Crafting new beverages requires far more resources than when Dr. John Pemberton concocted the first batch of Coca-Cola. The new product puzzle includes trans-continental R&D facilities, a swath of specialists, months of market research, and much more.
But one thing that hasn’t changed is the desire to satisfy consumers’ tastes and expectations for something new, wherever they may be in the world.
Coca-Cola’s newest product in India, VIO, is the latest example of how the global company champions local flavor.
VIO flavored milk was developed specifically for the Indian palate at Coca-Cola India’s R&D center in Gurgaon with input from the R&D teams in Atlanta and Shanghai. Made from milk sourced by dairy farmers, VIO has been formulated with a blend of saffron, pistachio and almond flavors in the respective Kesar Treat and Almond Delight variants.
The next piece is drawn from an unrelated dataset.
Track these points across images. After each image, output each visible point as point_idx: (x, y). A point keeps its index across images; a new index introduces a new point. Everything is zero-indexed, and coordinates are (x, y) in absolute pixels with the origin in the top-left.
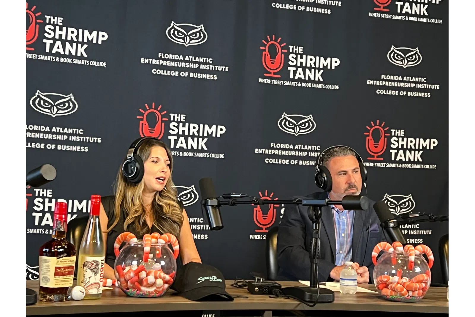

“VIO flavored milk, which has been jointly developed in collaboration with our largest bottling partner, BIG India, adds to our ‘Made in India, Made for India’ range of beverage innovations,” said Venkatesh Kini, president, Coca-Cola India and South West Asia.
Staying agile in the bustling beverage marketplace means listening to and staying ahead of consumer tastes. In many markets, including India, that means launching new products while continuing to offer traditional, go-to favorites like Coca-Cola, Maaza, Minute Maid juice drinks and Kinley Water.
“VIO aims to establish new consumption occasions for the consumers, over and above the standard in-home consumption,” said Debabrata Mukherjee, vice president, marketing and commercial, Coca-Cola India and South West Asia. “The product is packed with milk power and targeted for consumers on the go.”
Coca-Cola’s ability to develop locally relevant products goes beyond consumer research and R&D. Driving scalability, efficiency and quality is something Coca-Cola constantly strives for, as demonstrated by the VIO launch.
“This product not only promises long-term business growth, but also leverages our system’s value chain in procuring ingredients and raw materials from the dairy farming community,” Kini added. “We look forward to the consumers’ feedback, which will help us decide on scaling this pilot launch further.”
The company’s entry into dairy will lay the foundation for the India business’ next growth pillar after sparkling, water and juices. The introduction of VIO follows the launch of FUZE iced tea in 30 cities in 2015 and Coke Zero in late 2014. As part of the phased pilot launch, VIO flavored milk will first be made available in the top metropolitan areas across India through modern trade outlets and eCommerce platforms before eventually expanding to traditional trade.
“Dairy is a category firmly rooted in Indian tradition and enjoyed greatly by consumers,” said T. Krishnakumar, CEO, BIG India. “As we venture into this important segment, our intent is to make VIO easily accessible to the consumer.”
Coca-Cola has continued to invest in the value-added dairy category around the world with products like fairlife in the United States, Toni and Santa Clara in Latin America, and Minute Maid Pulpy Super Milky in Asia. Dairy-based drinks tailored to specific markets – like VIO in India – complement The Coca-Cola Company’s portfolio of still and sparkling beverages, designed for every occasion and lifestyle.